____ Data for analysis
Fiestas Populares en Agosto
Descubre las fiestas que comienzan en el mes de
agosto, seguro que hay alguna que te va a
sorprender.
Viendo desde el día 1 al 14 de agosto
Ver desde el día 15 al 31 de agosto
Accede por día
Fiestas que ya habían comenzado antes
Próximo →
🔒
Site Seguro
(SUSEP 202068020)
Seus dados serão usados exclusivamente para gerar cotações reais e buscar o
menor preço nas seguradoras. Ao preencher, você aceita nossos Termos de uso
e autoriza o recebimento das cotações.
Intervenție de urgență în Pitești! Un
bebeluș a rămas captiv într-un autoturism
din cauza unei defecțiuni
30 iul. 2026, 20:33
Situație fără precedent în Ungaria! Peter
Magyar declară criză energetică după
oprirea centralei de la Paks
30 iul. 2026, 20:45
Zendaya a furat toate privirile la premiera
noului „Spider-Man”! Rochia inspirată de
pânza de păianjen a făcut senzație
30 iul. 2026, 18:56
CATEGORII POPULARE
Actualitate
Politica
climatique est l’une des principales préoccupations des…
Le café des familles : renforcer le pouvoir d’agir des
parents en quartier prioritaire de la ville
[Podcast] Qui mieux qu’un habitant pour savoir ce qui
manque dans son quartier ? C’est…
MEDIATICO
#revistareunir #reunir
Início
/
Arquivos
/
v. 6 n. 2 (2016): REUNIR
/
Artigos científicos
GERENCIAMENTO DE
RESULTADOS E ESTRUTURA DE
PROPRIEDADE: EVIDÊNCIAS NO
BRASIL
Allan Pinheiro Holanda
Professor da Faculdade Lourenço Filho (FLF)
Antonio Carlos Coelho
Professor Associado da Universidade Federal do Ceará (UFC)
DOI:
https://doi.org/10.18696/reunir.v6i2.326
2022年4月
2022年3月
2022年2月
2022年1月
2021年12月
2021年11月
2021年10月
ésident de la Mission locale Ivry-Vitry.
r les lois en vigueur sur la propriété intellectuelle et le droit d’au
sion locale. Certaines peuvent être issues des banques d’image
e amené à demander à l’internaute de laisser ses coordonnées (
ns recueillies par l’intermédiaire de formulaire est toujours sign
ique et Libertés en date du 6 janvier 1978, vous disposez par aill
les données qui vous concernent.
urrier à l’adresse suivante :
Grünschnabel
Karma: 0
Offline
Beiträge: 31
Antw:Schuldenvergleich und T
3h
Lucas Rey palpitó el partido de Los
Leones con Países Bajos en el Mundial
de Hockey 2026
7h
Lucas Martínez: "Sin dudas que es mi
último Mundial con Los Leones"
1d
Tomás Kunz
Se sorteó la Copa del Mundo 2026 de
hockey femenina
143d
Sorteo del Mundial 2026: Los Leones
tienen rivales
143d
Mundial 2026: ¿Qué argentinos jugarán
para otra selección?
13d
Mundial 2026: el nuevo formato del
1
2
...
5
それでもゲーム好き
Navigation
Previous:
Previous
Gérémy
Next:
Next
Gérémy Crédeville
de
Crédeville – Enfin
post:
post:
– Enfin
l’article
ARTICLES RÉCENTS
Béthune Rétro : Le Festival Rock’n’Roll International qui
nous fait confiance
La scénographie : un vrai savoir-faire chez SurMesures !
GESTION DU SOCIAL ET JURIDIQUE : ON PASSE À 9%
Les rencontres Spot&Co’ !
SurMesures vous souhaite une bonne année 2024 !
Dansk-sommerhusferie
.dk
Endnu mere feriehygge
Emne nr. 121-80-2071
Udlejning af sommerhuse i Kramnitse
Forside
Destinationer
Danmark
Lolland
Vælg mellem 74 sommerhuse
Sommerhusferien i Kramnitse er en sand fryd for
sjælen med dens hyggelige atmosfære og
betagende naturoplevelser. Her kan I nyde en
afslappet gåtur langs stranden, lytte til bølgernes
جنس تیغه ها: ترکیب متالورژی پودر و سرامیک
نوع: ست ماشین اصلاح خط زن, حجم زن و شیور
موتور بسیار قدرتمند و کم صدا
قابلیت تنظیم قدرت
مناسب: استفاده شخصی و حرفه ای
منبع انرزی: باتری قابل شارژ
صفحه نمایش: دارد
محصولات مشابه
________
Requirement =>
Reproduce, exactly and with both ends included, every line from the one that contains "موتور بسیار قدرتمند و کم صدا" to the end of the listing above.

Final answer =>
موتور بسیار قدرتمند و کم صدا
قابلیت تنظیم قدرت
مناسب: استفاده شخصی و حرفه ای
منبع انرزی: باتری قابل شارژ
صفحه نمایش: دارد
محصولات مشابه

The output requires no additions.